Text block:
=-=-=-=-=

The Other Americana
The Squirrel Nut Zippers' Perennial Favorites
By Carly Carioli
AUGUST 3, 1998: Recorded more than a year and a half ago (it's been waiting on the shelves since their breakthrough hit "Hell" barnstormed its way onto alternative radio and MTV), the Squirrel Nut Zippers' third album, Perennial Favorites (Mammoth, August 4), picks up right where 1996's Hot left off, effortlessly re-animating strains of regional, early-20th-century American popular song, from the "hot jazz" of Satchmo, Fats Waller, and Cab Calloway to firebrand Caribbean shrieks to bastardized harlequin saloon ditties. For all the current swing-revival hubbub, the Zippers are an older, weirder, more eclectic beast. They're closer to vaudeville than to Guys and Dolls and monogrammed bandstands.

=-=-=-=-=

Prompt 1:
Answer these questions using the review of the Squirrel Nut Zippers album:
(a) What is the name of the band's breakthrough hit?
(b) Which 1996 album does Perennial Favorites pick up from?
(c) According to the review, what are the Zippers closer to than Guys and Dolls and monogrammed bandstands?
Prompt 2: Continue the review of the Squirrel Nut Zippers album from its last sentence.
The records that follow have no connection to the album review above.

Information shown:
=-=-=-=-=

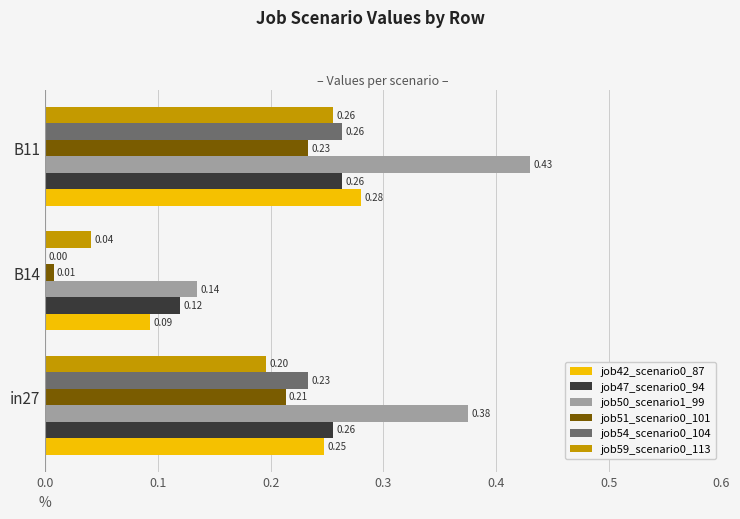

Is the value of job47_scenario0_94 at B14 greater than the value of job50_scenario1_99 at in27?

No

=-=-=-=-=

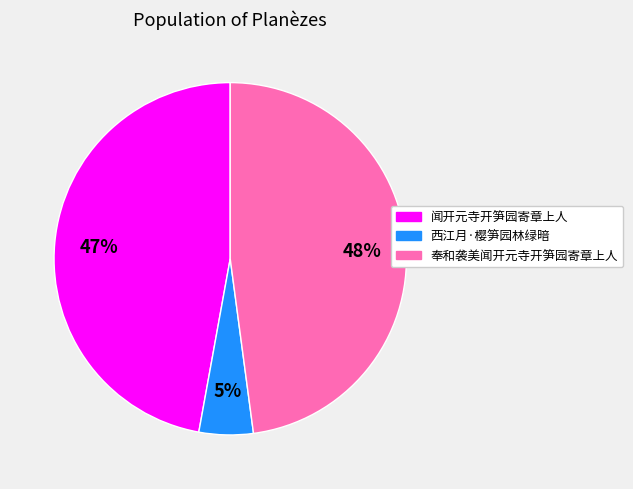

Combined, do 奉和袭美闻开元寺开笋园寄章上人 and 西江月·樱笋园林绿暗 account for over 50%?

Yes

=-=-=-=-=

Exercise output 1:
(a) "Hell"
(b) Hot
(c) Vaudeville

Exercise output 2:
Perennial Favorites opens the doors to a dozen more mostly overlooked passageways in American folk and jazz lore. Some will be familiar: the growling calypso number "Trou Macacq" is the brassier, brasher follow-up to "Hell"; "Fat Cat Keeps Getting Fatter" comes closest to the fast-stepping swing that's packing clubs these days. And they dig up plenty of new arcane territory. "Ghost of Stephen Foster" pays homage to the 19th century's most renowned composer of minstrel tunes (including "Camptown Races"). It's a testament to the Zippers' playful miscegenation, a reeling klezmer-bitten brass explosion with the singer confronting Foster's ghost to point out that the Camptown ladies did not, in fact, just sing all the doo-dah day long (they were, after all, prostitutes). On "Low Down Man," Katherine Whalen's languorous Billie Holiday-ish croon is framed by weeping pedal steel; her "My Drag" sticks close to the minor-key poetics of the title idiom, a late-'20s style of jazz dirge.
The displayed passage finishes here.